EXERCISE REQUIREMENTS. State how many lines of the records below contain the word "What". Reply with the number alone.

RECORD SET.

______

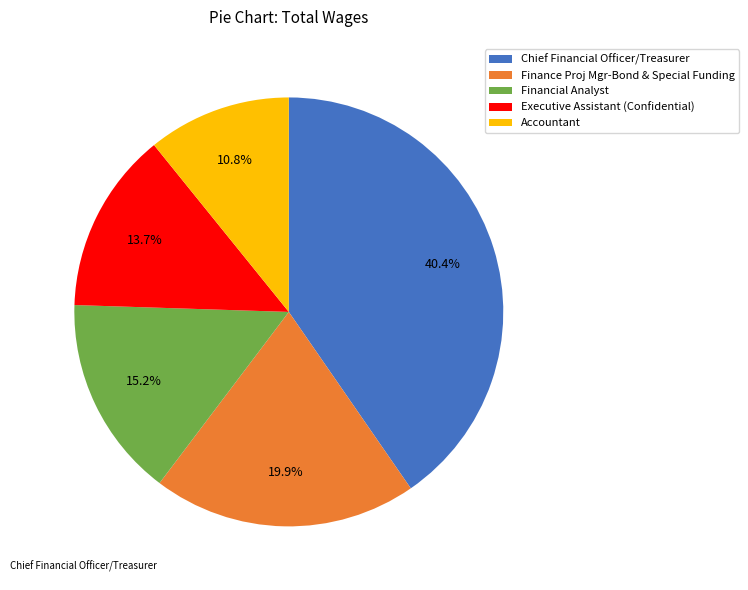

Does Executive Assistant (Confidential) account for over 50% of the chart?

No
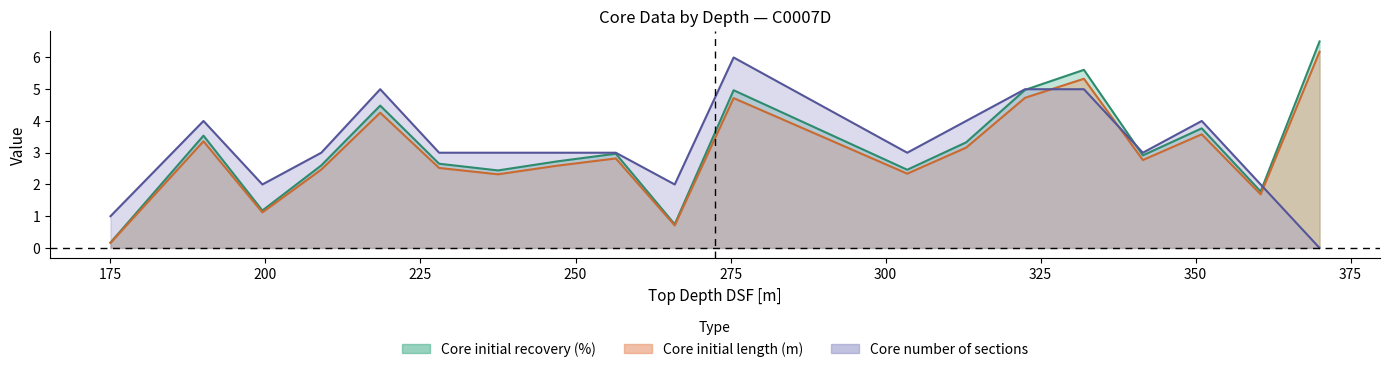

At which category does Core initial length (m) reach its first local peak?

3R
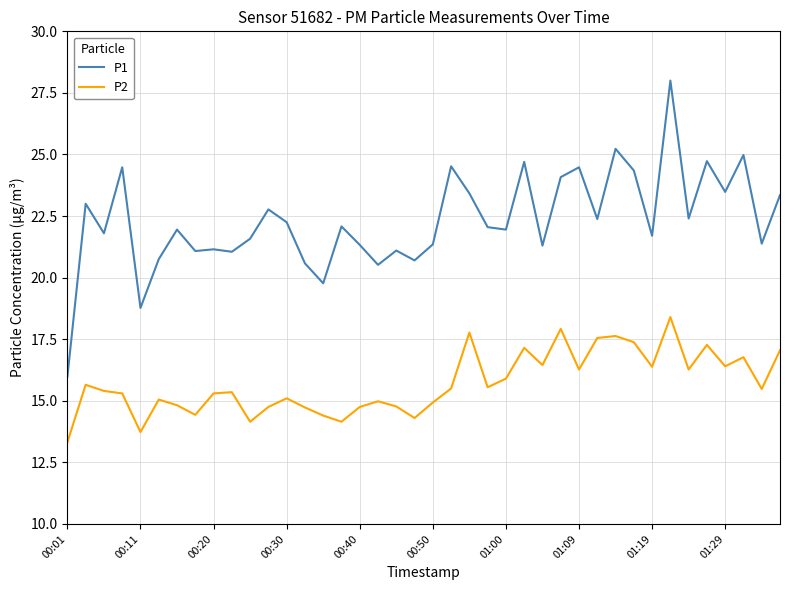

Which series has the largest total across all categories?

P1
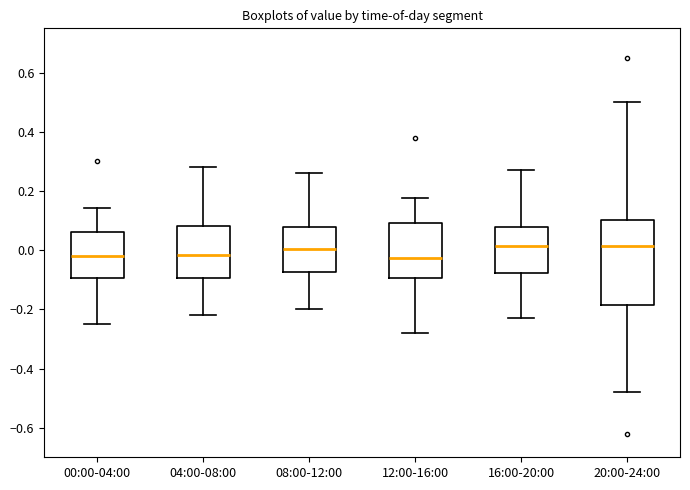

Comparing the boxes themselves (not the whiskers), which one is the tallest?

20:00-24:00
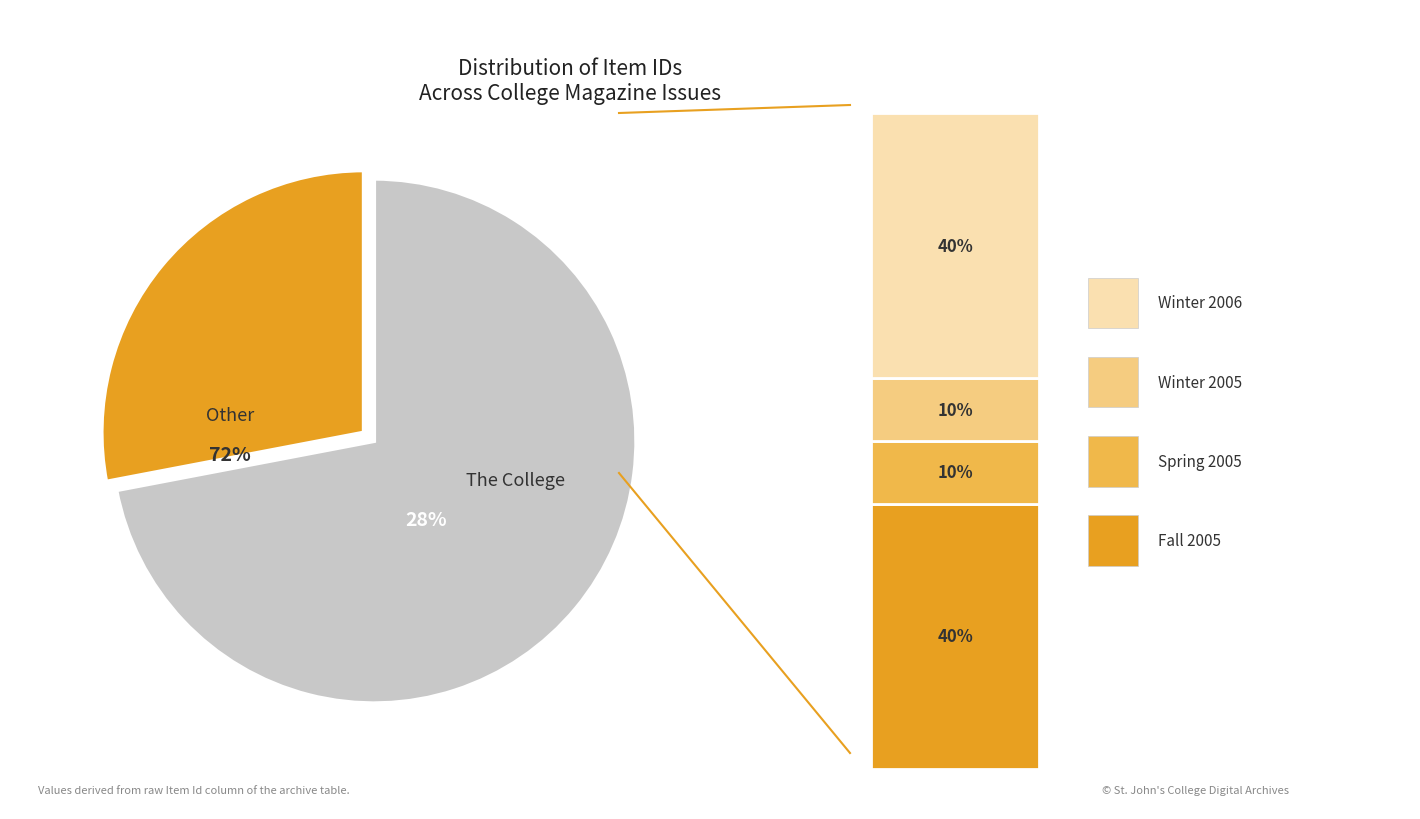

True or false: Winter 2005 accounts for 10% of the total.

True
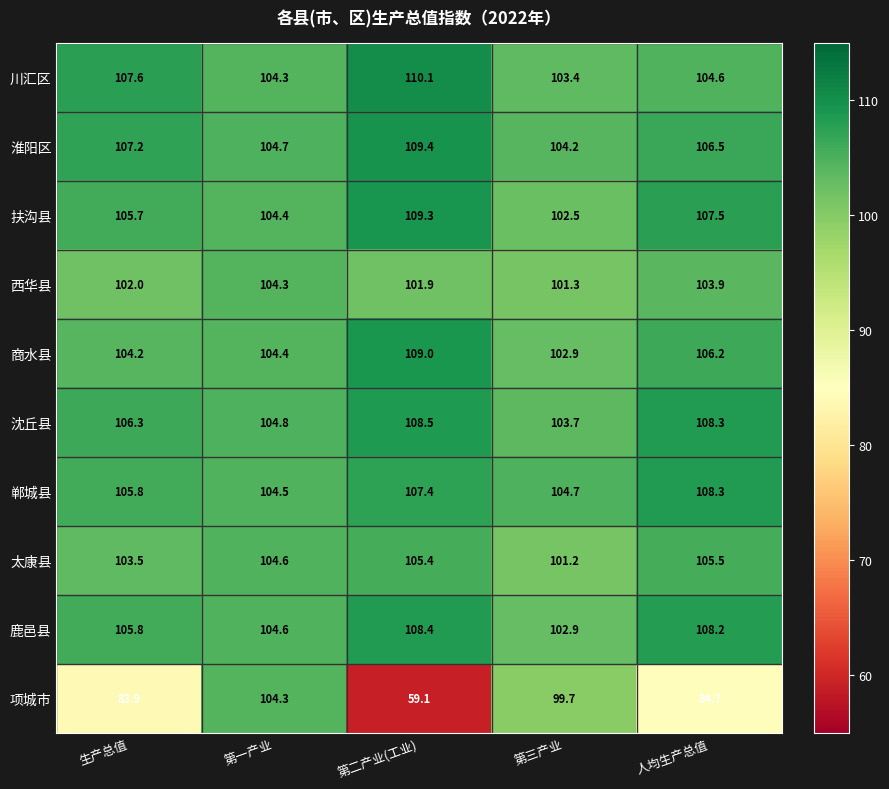

Is the value of 郸城县 at 第三产业 greater than the value of 沈丘县 at 第二产业(工业)?

No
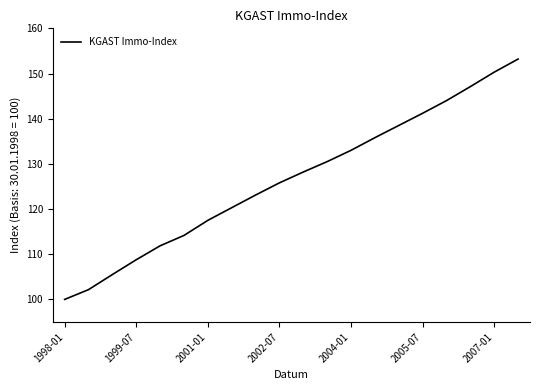

What is the minimum value shown in the chart?

100.0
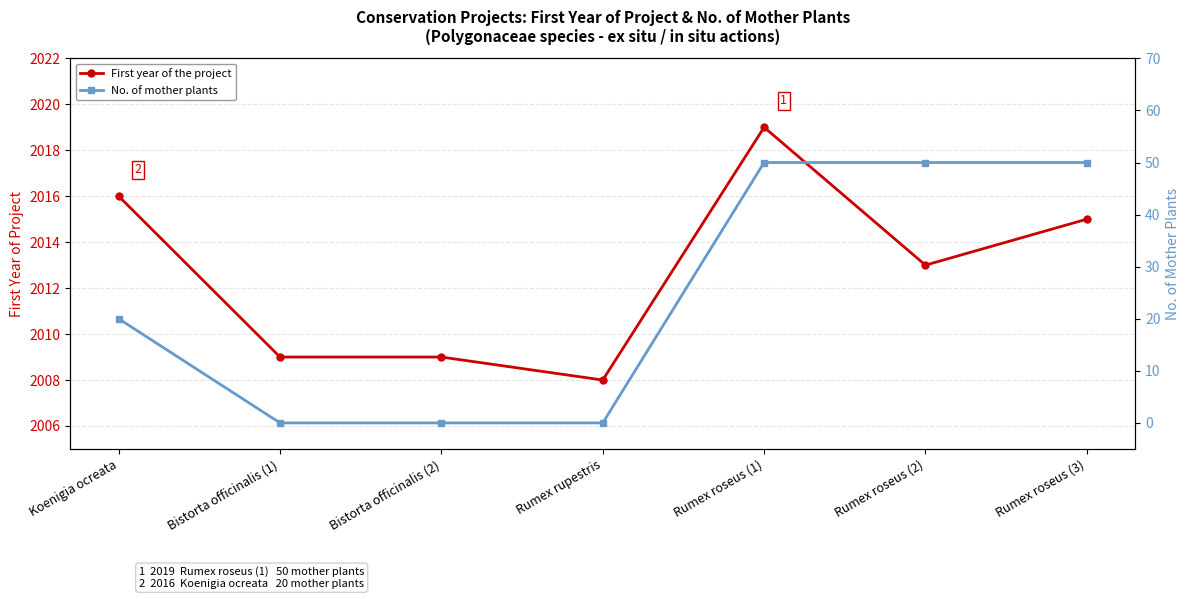

What is the sum of all No. of mother plants values?

170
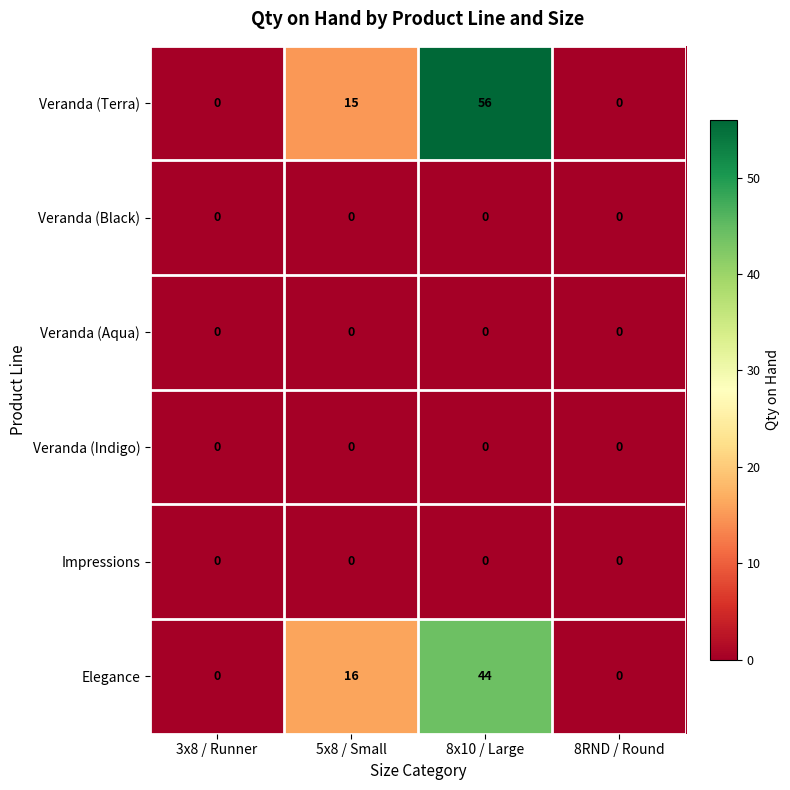

Which series has the widest spread of values?

Veranda (Terra)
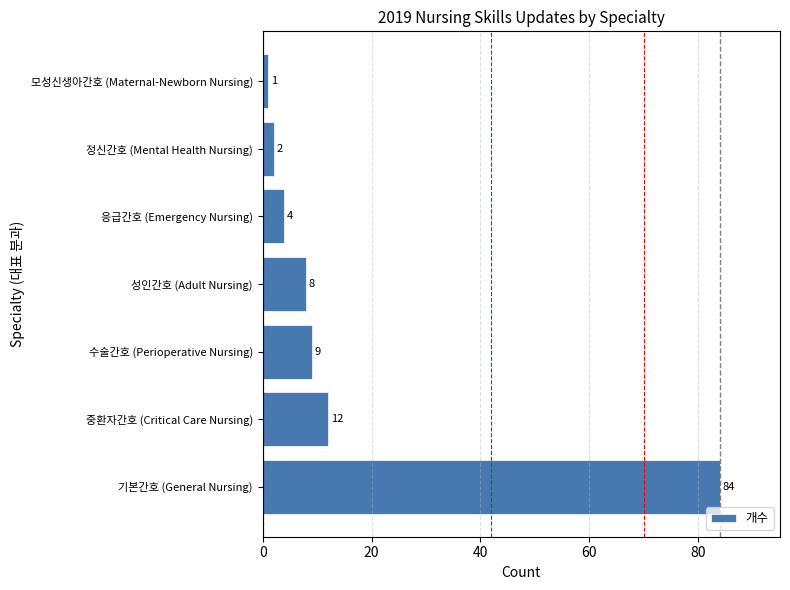

What is the change in value from 중환자간호 (Critical Care Nursing) to 성인간호 (Adult Nursing)?

-4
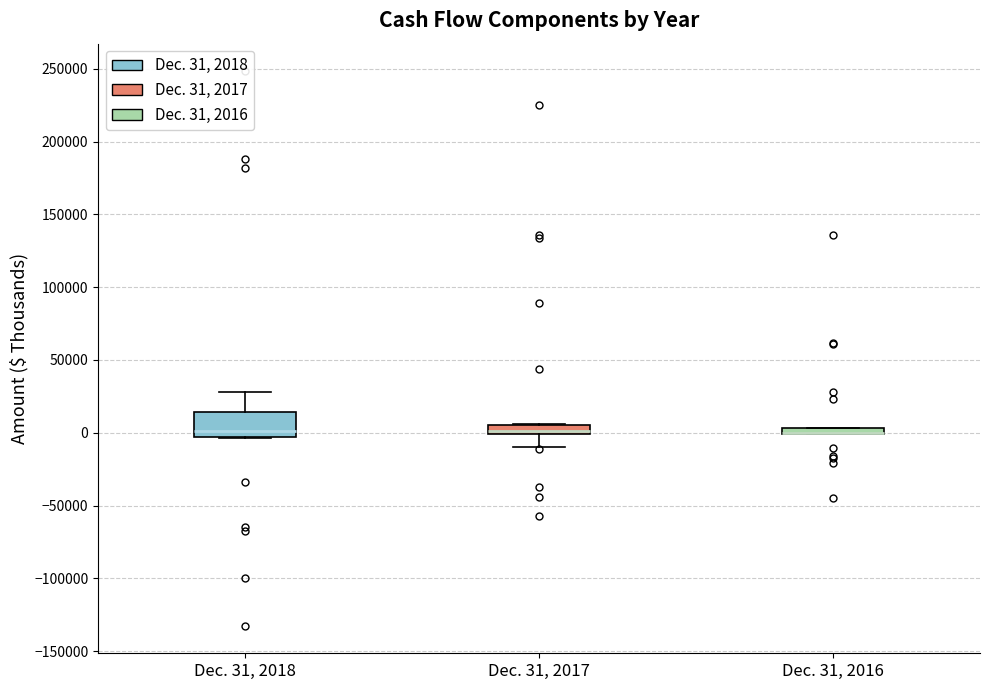

Which box is the tallest, from its lower edge to its upper edge?

Dec. 31, 2018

______

TASK RESPONSE. 3